**PAGE EXCERPT**
-*-*-
Now that our engineering team at BuyMe has the DLQ in place and can view the poison messages, they are ready to start debugging the problem. To begin with, they would like to examine the failed messages in the DLQ. They head over to the AWS SQS console to take a look.

In the console, they are met with some obstacles. One issue has to do with what is referred to as the Message retention period. The Message retention period dictates the lifetime for each message that enters a queue. This number will not get reset when a message is sent to a DLQ but continues to count down from the time it was sent to the main queue. When this period expires, the message will be permanently deleted from the DLQ. This is a red flag for the BuyMe team as they do not want any orders to get deleted before they are properly fulfilled!

Fig 3.4 The AWS SQS console with the Message retention period highlighted.

Another issue is that the entire list of messages is not immediately available for viewing. Instead, the BuyMe team discovers that they must manually poll for it. While the team can change the polling settings for the DLQ, depending on these settings, they still might not be able to see all the messages with each polling attempt, as only a random subset of them is fetched. Once a message has been fetched, they can inspect the message body and attributes.

Fig 3.5 AWS DLQ console manual polling fetches a random subset of messages in the DLQ.

A first look makes the BuyMe engineers suspect that the messages are failing due to character-encoding errors in the SKU number. To debug this issue, they would ideally like to manually modify each problematic message and re-drive it to the main queue to see if the changes allow the message to be successfully processed by the inventory service. Although the console provides re-drive functionality - the team would be able to send messages from the DLQ back to the main queue so the consumer can retry processing them - it does not offer the option to modify the messages before the re-drive. Even if they were able to modify the messages, the AWS SQS console only allows batch re-drive and not individual message re-drive.

Fig 3.6 Viewing a DLQ message in the AWS console. Modifications of the message are not supported.

The BuyMe engineers realize that the limited built-in functionality of the AWS DLQ does not meet their requirements. They require a tool that will allow them to view all messages in the DLQ, both as a list and individually, as well as allow them to edit and re-drive individual messages back to the main queue. They presume that such a tool must exist and start their search for it.
-*-*-
**EXERCISE REQUIREMENTS**
Output the passage of the dead-letter queue text starting at "Now that our" and ending at "take a look.". Work only from the dead-letter queue text.

[Some records]
-*-*-
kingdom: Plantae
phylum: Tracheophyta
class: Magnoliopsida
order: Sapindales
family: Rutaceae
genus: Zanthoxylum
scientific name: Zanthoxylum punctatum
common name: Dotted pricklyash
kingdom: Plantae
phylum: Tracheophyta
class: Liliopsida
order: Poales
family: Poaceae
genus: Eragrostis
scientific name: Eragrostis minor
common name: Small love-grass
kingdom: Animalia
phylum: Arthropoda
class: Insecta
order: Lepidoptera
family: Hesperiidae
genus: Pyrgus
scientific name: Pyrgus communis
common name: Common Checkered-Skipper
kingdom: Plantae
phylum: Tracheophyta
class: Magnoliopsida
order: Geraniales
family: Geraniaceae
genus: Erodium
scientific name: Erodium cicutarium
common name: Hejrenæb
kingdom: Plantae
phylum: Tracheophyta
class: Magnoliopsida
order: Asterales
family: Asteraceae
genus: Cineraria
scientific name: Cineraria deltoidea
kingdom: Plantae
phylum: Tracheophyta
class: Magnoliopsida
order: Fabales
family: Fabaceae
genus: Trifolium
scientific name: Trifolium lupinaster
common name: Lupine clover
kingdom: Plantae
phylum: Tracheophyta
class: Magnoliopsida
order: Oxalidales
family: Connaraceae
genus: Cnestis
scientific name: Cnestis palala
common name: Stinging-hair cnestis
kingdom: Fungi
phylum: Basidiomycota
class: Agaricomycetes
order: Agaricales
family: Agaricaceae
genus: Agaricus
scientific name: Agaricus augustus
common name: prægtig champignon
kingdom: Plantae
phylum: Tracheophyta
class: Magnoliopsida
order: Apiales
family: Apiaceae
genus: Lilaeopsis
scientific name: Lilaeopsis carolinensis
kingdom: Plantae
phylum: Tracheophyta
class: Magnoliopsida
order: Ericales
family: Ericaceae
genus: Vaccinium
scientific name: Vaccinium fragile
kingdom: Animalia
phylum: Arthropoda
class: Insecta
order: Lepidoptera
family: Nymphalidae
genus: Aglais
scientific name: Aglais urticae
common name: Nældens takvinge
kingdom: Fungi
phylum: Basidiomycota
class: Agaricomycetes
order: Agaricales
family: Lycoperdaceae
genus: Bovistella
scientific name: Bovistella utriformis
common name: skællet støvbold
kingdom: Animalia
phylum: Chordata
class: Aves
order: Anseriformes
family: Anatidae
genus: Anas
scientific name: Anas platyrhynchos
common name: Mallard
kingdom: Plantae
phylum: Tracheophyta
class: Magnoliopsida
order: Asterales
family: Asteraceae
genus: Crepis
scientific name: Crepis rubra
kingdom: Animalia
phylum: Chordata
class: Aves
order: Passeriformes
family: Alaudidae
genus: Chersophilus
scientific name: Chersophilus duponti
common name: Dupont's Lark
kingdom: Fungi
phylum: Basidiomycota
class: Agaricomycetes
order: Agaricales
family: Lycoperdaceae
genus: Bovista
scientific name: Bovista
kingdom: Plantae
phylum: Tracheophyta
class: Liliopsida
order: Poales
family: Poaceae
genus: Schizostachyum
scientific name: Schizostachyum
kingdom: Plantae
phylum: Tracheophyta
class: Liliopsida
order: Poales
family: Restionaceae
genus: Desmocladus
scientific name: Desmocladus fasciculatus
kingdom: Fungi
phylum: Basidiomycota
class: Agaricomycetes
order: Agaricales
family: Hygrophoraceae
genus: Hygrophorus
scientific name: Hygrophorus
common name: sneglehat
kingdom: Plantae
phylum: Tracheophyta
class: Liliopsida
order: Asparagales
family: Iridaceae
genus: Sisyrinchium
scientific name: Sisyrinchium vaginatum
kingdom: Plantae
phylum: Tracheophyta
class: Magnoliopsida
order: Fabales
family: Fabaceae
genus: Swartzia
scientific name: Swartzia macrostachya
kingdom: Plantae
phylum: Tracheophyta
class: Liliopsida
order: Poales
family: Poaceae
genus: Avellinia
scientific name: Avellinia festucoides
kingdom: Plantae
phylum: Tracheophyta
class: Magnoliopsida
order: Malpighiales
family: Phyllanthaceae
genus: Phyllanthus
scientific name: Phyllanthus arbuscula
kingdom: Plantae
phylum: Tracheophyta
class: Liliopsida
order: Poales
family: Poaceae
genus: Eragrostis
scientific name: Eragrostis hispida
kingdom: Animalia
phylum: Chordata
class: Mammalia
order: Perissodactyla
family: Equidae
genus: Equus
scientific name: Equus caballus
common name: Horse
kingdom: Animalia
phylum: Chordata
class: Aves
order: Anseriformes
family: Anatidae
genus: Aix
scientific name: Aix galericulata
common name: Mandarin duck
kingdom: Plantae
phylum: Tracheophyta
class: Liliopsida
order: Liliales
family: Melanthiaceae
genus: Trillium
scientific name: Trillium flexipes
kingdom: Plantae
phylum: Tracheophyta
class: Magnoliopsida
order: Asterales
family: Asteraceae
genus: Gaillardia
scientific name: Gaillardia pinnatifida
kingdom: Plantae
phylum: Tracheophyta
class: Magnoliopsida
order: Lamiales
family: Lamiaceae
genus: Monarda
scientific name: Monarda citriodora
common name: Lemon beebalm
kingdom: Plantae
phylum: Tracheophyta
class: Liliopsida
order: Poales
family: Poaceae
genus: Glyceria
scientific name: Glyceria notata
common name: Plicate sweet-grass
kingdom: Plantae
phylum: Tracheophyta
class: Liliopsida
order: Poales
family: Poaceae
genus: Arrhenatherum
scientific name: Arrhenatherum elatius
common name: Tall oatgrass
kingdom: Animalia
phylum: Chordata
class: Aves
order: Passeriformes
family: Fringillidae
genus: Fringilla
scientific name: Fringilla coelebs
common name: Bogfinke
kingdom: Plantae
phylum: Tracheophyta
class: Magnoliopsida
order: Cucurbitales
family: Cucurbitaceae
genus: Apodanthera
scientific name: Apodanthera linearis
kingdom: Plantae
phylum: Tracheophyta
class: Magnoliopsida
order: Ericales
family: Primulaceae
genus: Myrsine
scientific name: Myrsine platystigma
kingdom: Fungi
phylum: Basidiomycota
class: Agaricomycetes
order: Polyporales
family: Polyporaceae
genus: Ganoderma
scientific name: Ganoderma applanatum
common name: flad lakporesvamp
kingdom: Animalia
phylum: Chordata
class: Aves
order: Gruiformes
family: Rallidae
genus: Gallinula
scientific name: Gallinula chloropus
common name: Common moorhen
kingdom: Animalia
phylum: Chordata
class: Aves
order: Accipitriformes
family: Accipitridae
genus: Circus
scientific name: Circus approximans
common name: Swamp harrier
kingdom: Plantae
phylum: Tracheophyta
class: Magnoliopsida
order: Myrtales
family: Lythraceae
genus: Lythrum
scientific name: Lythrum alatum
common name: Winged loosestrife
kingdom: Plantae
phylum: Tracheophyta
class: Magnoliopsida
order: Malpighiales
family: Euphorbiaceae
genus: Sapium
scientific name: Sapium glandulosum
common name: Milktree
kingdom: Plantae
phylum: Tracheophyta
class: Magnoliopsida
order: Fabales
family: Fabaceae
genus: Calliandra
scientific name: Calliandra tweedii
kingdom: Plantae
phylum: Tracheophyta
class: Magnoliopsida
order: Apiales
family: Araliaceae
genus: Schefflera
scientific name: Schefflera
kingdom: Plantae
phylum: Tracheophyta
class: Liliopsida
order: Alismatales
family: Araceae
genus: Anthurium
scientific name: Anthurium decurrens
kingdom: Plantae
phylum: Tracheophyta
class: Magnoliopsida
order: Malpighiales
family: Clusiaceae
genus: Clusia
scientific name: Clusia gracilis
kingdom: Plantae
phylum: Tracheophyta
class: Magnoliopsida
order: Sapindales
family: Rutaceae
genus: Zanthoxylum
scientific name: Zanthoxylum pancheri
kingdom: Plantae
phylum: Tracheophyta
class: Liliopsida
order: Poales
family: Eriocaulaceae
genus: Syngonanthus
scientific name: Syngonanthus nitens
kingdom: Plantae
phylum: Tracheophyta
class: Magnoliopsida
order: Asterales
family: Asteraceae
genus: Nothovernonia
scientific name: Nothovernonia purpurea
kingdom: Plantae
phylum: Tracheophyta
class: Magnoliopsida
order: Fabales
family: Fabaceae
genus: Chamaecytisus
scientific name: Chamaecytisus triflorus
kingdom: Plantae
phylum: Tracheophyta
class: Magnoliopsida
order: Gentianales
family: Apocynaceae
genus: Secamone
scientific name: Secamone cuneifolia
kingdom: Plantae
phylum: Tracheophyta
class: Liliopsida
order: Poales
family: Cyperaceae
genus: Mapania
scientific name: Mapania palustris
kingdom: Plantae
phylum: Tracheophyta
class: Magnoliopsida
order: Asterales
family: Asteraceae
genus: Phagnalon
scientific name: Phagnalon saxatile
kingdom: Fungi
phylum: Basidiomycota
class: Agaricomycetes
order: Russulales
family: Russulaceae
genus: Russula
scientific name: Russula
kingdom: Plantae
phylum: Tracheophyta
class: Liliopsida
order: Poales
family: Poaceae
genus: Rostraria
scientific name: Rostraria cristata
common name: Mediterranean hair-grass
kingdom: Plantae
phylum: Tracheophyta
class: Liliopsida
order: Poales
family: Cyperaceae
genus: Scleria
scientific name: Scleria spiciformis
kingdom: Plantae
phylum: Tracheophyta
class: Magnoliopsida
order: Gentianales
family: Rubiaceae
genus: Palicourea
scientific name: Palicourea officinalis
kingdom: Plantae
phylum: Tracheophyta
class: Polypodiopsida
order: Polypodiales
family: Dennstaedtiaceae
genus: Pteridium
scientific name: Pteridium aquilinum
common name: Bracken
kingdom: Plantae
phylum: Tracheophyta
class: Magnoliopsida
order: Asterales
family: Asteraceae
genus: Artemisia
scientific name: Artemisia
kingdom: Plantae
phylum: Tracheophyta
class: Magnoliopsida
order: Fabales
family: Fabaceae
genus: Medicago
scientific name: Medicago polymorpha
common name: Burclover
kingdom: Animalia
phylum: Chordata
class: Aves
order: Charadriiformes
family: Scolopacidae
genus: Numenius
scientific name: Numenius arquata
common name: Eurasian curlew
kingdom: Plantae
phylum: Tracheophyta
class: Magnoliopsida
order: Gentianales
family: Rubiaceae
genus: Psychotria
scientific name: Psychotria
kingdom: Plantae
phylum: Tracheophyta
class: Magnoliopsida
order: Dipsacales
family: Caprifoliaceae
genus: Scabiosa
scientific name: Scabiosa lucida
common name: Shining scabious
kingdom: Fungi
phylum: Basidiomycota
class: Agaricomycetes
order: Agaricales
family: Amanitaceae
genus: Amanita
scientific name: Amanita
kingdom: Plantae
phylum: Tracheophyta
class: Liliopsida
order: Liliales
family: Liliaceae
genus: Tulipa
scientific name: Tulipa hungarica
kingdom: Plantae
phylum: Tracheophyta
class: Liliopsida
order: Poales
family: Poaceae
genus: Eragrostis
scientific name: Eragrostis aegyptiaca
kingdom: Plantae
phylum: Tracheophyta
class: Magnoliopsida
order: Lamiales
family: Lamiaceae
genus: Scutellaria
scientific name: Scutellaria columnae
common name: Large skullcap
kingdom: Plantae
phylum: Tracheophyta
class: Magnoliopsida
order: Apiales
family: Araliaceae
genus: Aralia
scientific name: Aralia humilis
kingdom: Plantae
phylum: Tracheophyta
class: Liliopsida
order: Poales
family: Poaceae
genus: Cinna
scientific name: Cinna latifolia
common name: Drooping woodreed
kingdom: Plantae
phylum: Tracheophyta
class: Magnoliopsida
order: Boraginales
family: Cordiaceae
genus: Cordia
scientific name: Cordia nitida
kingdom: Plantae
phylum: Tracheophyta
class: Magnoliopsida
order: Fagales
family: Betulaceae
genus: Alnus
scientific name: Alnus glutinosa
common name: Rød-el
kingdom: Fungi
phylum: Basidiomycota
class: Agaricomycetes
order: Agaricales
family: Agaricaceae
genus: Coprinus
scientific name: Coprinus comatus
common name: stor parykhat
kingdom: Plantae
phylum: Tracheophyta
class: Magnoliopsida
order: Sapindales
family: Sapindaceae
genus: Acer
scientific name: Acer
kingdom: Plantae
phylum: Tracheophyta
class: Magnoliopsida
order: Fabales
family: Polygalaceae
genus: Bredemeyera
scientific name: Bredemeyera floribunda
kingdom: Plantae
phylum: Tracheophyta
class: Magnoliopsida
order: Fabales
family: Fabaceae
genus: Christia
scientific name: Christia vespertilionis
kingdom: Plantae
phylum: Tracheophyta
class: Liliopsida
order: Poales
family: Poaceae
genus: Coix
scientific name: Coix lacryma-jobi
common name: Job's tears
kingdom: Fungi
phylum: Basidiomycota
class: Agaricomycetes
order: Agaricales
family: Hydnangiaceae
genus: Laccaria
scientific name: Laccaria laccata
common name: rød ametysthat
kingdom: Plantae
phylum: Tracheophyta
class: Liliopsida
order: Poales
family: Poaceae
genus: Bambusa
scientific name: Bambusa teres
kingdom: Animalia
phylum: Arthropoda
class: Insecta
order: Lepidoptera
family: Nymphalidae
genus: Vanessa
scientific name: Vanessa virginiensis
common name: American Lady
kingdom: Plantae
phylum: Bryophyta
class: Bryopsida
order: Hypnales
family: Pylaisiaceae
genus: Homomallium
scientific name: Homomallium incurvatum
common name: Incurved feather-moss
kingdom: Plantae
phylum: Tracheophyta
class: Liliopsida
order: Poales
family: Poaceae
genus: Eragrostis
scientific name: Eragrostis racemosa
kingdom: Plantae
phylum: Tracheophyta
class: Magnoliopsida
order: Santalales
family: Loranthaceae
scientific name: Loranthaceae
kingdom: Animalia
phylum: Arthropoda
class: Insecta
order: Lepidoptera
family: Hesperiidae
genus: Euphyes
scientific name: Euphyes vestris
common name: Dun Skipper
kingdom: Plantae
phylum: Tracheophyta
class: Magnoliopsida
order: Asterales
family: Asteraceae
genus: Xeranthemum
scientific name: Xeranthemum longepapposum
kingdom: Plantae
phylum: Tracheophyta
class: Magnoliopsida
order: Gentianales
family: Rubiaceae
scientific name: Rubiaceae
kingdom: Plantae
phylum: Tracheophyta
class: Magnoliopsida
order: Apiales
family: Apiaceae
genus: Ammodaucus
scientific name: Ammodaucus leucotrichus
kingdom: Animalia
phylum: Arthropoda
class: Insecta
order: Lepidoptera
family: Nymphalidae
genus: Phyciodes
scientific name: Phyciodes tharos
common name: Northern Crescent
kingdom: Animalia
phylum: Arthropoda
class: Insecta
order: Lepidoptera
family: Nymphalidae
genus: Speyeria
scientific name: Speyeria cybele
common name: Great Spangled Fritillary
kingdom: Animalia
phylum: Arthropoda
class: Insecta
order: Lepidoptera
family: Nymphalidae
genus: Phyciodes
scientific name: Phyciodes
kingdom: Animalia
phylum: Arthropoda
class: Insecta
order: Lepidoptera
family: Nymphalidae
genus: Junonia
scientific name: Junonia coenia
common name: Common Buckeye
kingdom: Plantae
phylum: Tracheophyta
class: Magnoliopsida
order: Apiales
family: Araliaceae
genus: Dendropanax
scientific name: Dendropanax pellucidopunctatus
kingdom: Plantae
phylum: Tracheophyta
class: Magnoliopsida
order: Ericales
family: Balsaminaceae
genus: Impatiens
-*-*-
**WORKED ANSWER**
Now that our engineering team at BuyMe has the DLQ in place and can view the poison messages, they are ready to start debugging the problem. To begin with, they would like to examine the failed messages in the DLQ. They head over to the AWS SQS console to take a look.